With awk, I can print any column within a CSV, e.g., this will print the 10th column in file.csv.
awk -F, '{ print $10 }' file.csv
If I need to print columns 5-10, including the comma, I only know this way:
awk -F, '{ print $5","$6","$7","$8","$9","$10 }' file.csv
This method is not so good if I want to print many columns. Is there a simpler syntax for printing a range of columns in a CSV in awk?

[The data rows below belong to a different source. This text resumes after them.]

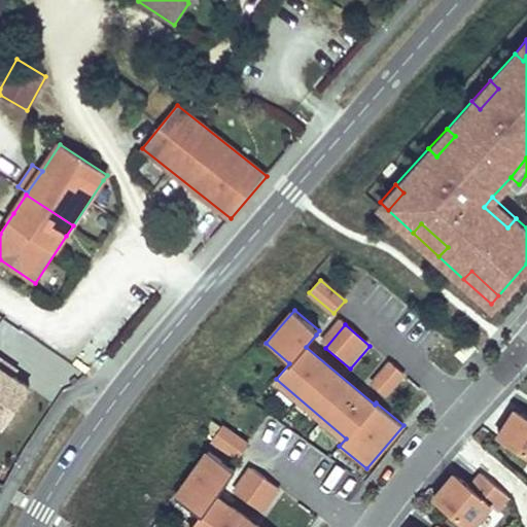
[(464,359),(477,346),(469,338),(456,352),(464,359)]
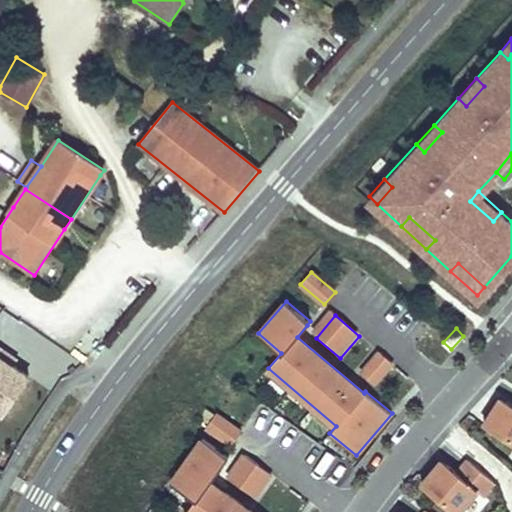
[(0,413),(5,416),(30,377),(14,366),(0,357),(0,351),(1,349),(0,348),(0,413)]
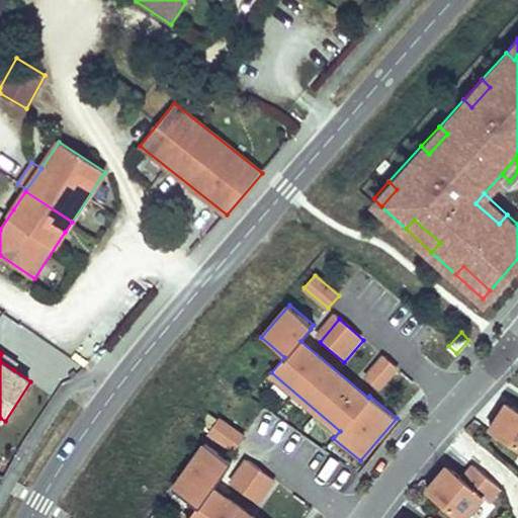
[(0,355),(0,361),(14,370),(18,364),(1,353),(0,355)]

The standard way to do this in awk is using a for loop:
awk -v s=5 -v e=10 'BEGIN{FS=OFS=","}{for (i=s; i<=e; ++i) printf "%s%s", $i, (i<e?OFS:ORS)}' file
However, if your delimiter is simple (as in your example), you may prefer to use cut:
cut -d, -f5-10 file
Perl deserves a mention (using -a to enable autosplit mode):
perl -F, -lane '$"=","; print "@F[4..9]"' file
You can use a loop in awk to print columns from 5 to 10:
awk -F, '{ for (i=5; i<=10; i++) print $i }' file.csv
Keep in mind that using print it will print each columns on a new line. If you want to print them on same line using OFS then use:
awk -F, -v OFS=, '{ for (i=5; i<=10; i++) printf("%s%s", $i, OFS) }' file.csv
With GNU awk for gensub():
$ cat file
a,b,c,d,e,f,g,h,i,j,k,l,m
$
$ awk -v s=5 -v n=6 '{ print gensub("(([^,]+,){"s-1"})(([^,]+,){"n-1"}[^,]+).*","\\3","") }' file
e,f,g,h,i,j
s is the start position and n is the number of fields to print from that point on. Or if you prefer to specify start and end:
$ awk -v s=5 -v e=10 '{ print gensub("(([^,]+,){"s-1"})(([^,]+,){"e-s"}[^,]+).*","\\3","") }' file
e,f,g,h,i,j
Note that this will only work with single-character field separators since it relies on being able to negate the FS in a character class.